Mutually Exclusive biconditional It was taught in one of my previous probability courses that when two events have no elements in common, they are said to be mutually exclusive. Hence, for mutually exclusive events $A$ and $B$, we say that $A\cap B=\emptyset$.
($\clubsuit$) Furthermore, if $A_1, A_2, A_3,...,$ is a finite or infinite sequence of mutually exclusive events of sample space $S$, then $P(A_1 \cup A_2 \cup A_3 \cup...) = P(A_1)+P(A_2)+P(A_3)+...$
My question is this: Can the statement at ($\clubsuit$) be applied in the opposite direction? That is, can it be said that if: $$P(A_1 \cup A_2 \cup A_3 \cup...) = P(A_1)+P(A_2)+P(A_3)+...$$
Then $A_1, A_2, A_3,...,$ is a finite or infinite sequence of mutually exclusive events of $S$?
Thank you.
 A: In probability theory there is a difference between an impossible event and a zero-probability event.
$A\cap B = \emptyset$ defines an impossible event -- it cannot happen, ever, no matter how large a sample we take.
$P(A\cap B) = 0$ is a zero-probability event. It's a weaker condition than for an impossible event. All impossible events are zero-probability events but not vice versa.
Huh? What is this thing "zero probability event?" It sounds like something that would never happen, so what is the difference?

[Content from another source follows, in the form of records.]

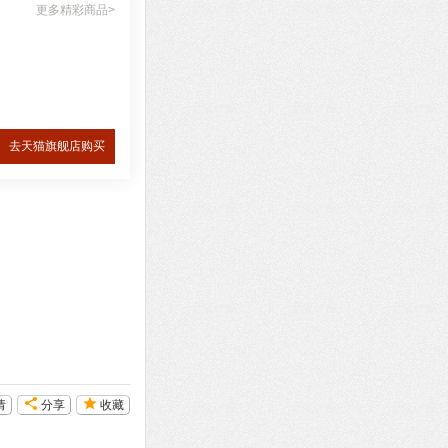
更多精彩商品>
去天猫旗舰店购买
请
分享
收藏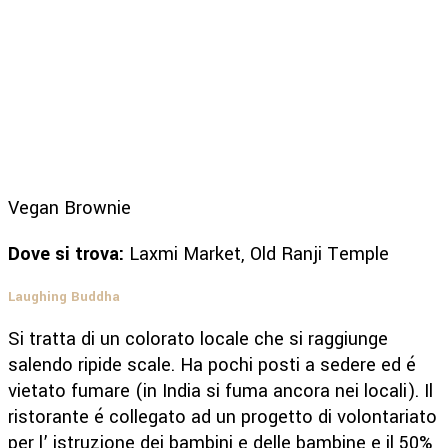
Vegan Brownie
Dove si trova:
Laxmi Market, Old Ranji Temple
Laughing Buddha
Si tratta di un colorato locale che si raggiunge
salendo ripide scale. Ha pochi posti a sedere ed é
vietato fumare (in India si fuma ancora nei locali). Il
ristorante é collegato ad un progetto di volontariato
per l’ istruzione dei bambini e delle bambine e il 50%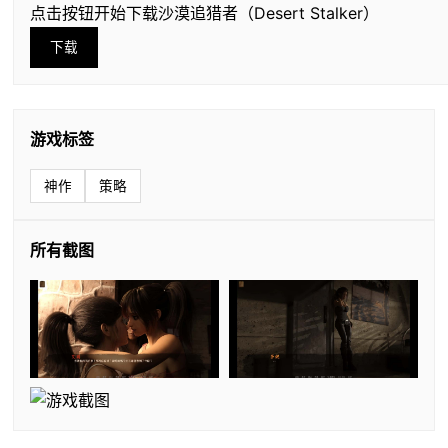
点击按钮开始下载沙漠追猎者（Desert Stalker）
下载
游戏标签
神作
策略
所有截图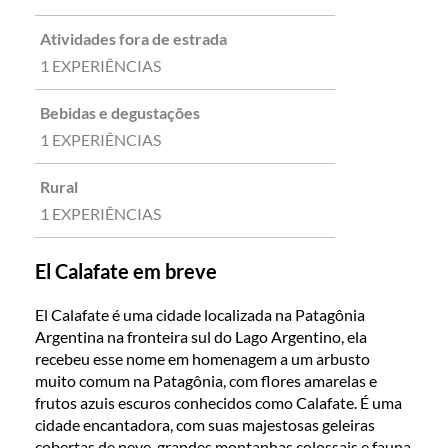
Atividades fora de estrada
1 EXPERIÊNCIAS
Bebidas e degustações
1 EXPERIÊNCIAS
Rural
1 EXPERIÊNCIAS
El Calafate em breve
El Calafate é uma cidade localizada na Patagônia
Argentina na fronteira sul do Lago Argentino, ela
recebeu esse nome em homenagem a um arbusto
muito comum na Patagônia, com flores amarelas e
frutos azuis escuros conhecidos como Calafate. É uma
cidade encantadora, com suas majestosas geleiras
cobertas de neve, grandes montanhas colossais e fauna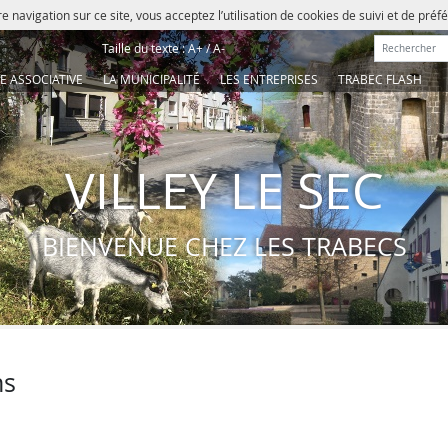
e navigation sur ce site, vous acceptez l’utilisation de cookies de suivi et de pré
Rechercher :
Taille du texte :
A+
/
A-
IE ASSOCIATIVE
LA MUNICIPALITÉ
LES ENTREPRISES
TRABEC FLASH
VILLEY LE SEC
BIENVENUE CHEZ LES TRABECS
ns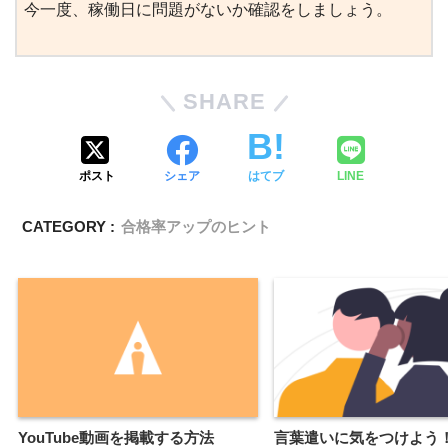
今一度、稼働日に問題がないか確認をしましょう。
SHARE
ポスト
シェア
はてブ
LINE
CATEGORY :
合格率アップのヒント
YouTube動画を掲載する方法
言葉遣いに気をつけよう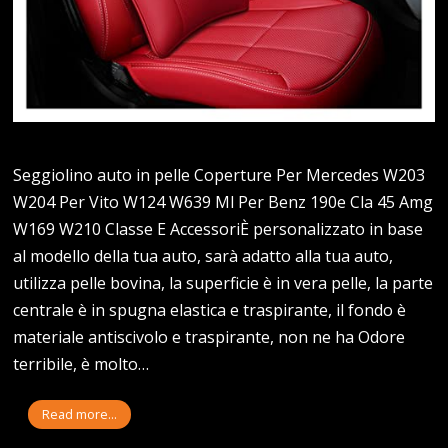
Seggiolino auto in pelle Coperture Per Mercedes W203
W204 Per Vito W124 W639 Ml Per Benz 190e Cla 45 Amg
W169 W210 Classe E AccessoriÈ personalizzato in base
al modello della tua auto, sarà adatto alla tua auto,
utilizza pelle bovina, la superficie è in vera pelle, la parte
centrale è in spugna elastica e traspirante, il fondo è
materiale antiscivolo e traspirante, non ne ha Odore
terribile, è molto…
Read more...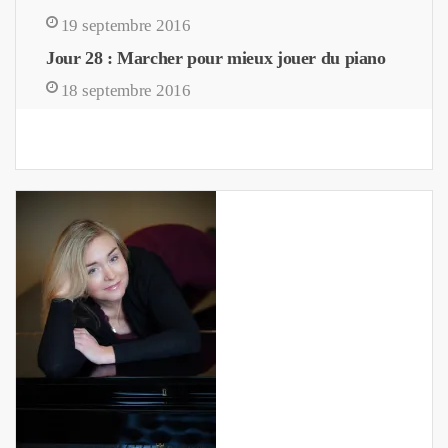
19 septembre 2016
Jour 28 : Marcher pour mieux jouer du piano
18 septembre 2016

For all practical purposes, you should never expect to observe a zero probability event... but you could!
Let $\Omega$ be our sample space, and $E \subset \Omega: E\neq \emptyset \;\rm{ and}\; P(E)=0$. Let's also define as a random variable $X(\omega):\Omega \to\Omega $ the identity function $X(\omega) \mapsto\omega$.

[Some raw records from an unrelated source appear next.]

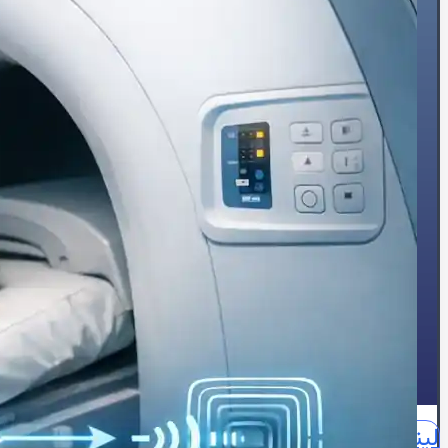
🔥درد قفسه سینه
🦠رماتیسم قلبی
💓تپش قلب
🍔چربی خون
😵سنکوپ
عارضه‌یابی
📝بلاگ
⏰نوبت‌دهی آنلاین
👩🏻‍⚕️درباره ما
🩺دکتر محبوبه شیخ
🏥درباره کلینیک
📕زندگینامه
🪪مدارک و مجوزهای حرفه‌ای
📃سوابق علمی و اجرایی
🥇افتخارات و تقدیرنامه‌ها
🌍English
📞تماس با ما
لینکدین
اینستاگرام
آپارات
واتساپ
واتساپ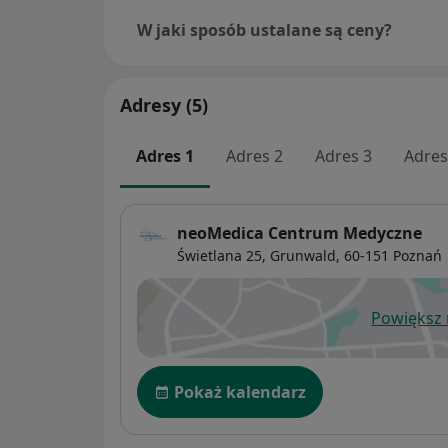
W jaki sposób ustalane są ceny?
Adresy (5)
Adres 1
Adres 2
Adres 3
Adres
neoMedica Centrum Medyczne
Świetlana 25,
Grunwald
, 60-151
Poznań
Powiększ
ot
Dostępność
Pokaż kalendarz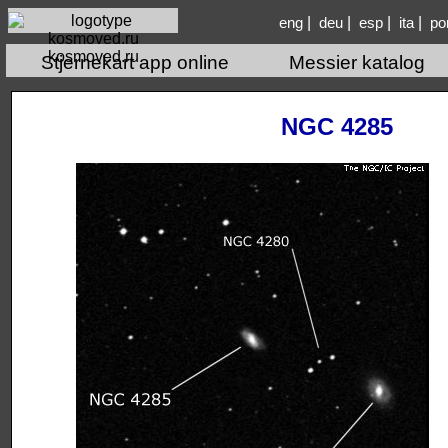
|
|
|
|
eng
deu
esp
ita
po
kosmoved.ru
Stjernekart app online
Messier katalog
NGC 4285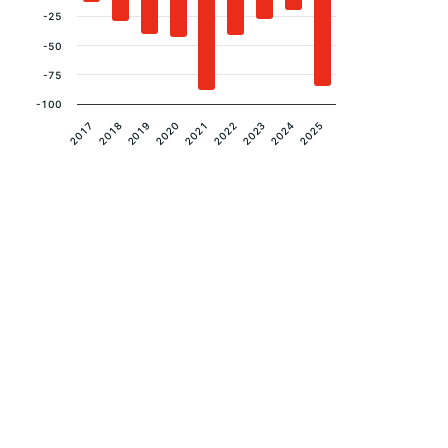
-25
-50
-75
-100
2020
2024
2019
2023
2018
2022
2017
2021
2025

Since $E$ is a zero-probability (but not impossible) event then we can expect to see $E$ occur at most a finite number of times in an infinite sequence of realizations of $X$:
$$\lim_{n\to\infty}\sum_1^n \mathbb{1}_{E}(X_i)<\infty$$
As I said earlier, for all practical purposes, we can ignore zero-probability events as "effectively impossible" but mathematically, we need to clarify if an event is an empty set or not.